Desa Langara Iwawo sendiri merupakan desa induk yang luasnya hingga ke perbatasan Lampeapi. Desa ini dulunya hanya satu desa, namun tuntutan pemekaran , desa iwawo dipecah menjadi 13 desa. Desa-desa hasil pemekaran terdiri Desa Lamolua, Mata Langara, Kelurahan Langara Laut, Langara Bajo. Sementara Langara Indah dimekarkan menjadi Desa Langkowala, Langara Bajo di mekarkan menjadi Desa Tanjung Batu. Desa Lamolua dimekarkan menjadi tiga desa yakni Langowatu dan Desa Bukit Permai.

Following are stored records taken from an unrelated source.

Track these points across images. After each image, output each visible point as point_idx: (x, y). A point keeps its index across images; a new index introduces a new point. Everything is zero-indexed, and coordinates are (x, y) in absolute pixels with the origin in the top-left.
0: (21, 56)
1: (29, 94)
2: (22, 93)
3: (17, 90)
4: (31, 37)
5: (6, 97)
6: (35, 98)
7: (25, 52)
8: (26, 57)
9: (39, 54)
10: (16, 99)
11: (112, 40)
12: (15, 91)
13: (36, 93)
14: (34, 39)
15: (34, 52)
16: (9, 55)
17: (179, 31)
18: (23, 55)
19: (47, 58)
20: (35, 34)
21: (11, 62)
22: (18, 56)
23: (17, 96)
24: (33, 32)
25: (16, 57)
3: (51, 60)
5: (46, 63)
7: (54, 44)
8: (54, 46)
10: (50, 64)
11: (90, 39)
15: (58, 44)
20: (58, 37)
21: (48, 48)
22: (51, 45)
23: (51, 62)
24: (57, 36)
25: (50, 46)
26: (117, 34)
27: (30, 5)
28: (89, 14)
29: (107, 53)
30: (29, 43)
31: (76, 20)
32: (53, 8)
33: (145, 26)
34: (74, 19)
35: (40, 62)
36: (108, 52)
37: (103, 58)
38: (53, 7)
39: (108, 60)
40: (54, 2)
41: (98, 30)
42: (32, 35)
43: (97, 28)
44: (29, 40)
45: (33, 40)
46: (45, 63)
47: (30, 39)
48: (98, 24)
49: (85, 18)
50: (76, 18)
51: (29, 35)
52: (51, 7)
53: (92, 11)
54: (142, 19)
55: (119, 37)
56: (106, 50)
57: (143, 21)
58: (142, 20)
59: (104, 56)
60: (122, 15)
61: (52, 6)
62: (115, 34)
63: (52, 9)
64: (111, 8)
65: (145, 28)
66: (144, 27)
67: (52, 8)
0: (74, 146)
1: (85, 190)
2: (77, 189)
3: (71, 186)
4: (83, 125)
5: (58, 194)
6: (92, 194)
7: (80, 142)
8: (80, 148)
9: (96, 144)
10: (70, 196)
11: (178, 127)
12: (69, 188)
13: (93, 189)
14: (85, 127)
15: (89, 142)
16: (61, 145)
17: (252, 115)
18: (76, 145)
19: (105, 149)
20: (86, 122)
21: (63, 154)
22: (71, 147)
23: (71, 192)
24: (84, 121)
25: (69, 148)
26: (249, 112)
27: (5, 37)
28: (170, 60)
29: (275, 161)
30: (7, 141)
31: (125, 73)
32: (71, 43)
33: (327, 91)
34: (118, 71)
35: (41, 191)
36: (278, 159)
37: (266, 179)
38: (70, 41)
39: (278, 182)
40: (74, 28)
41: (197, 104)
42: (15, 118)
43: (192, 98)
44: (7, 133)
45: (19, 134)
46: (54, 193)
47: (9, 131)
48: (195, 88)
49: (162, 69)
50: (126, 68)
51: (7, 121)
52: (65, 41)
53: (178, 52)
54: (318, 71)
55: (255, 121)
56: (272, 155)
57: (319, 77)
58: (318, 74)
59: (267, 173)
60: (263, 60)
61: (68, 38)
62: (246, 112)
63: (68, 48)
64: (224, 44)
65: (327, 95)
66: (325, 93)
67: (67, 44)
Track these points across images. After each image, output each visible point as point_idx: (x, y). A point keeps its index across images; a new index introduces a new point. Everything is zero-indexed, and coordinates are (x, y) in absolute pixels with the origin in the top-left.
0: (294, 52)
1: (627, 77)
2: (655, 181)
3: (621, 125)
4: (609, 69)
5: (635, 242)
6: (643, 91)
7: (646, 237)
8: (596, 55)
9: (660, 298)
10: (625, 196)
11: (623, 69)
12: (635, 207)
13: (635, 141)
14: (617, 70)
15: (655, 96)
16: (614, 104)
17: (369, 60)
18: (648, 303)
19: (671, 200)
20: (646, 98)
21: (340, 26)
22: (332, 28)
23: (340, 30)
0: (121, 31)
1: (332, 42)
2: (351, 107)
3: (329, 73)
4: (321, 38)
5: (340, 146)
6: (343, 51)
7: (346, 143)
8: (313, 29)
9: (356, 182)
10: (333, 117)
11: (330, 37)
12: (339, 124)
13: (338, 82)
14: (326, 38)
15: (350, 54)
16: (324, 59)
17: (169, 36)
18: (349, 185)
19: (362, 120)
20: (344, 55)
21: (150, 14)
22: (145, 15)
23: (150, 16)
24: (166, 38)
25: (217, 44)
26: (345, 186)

Terakhit Desa Mata Langara dimekarkan jadi Desa Pasir Putih.
Langara sekian lama dikenal sebagai penghasil kopra. Tak heran bisnis kopra tumbuh subur di daerah ini. Bahkan bisnis daging buah kelapa ini sudah berlangsung sejak tahun 1960. Tak sedikit petani menjual langsung hasil kopra mereka ke Surabaya.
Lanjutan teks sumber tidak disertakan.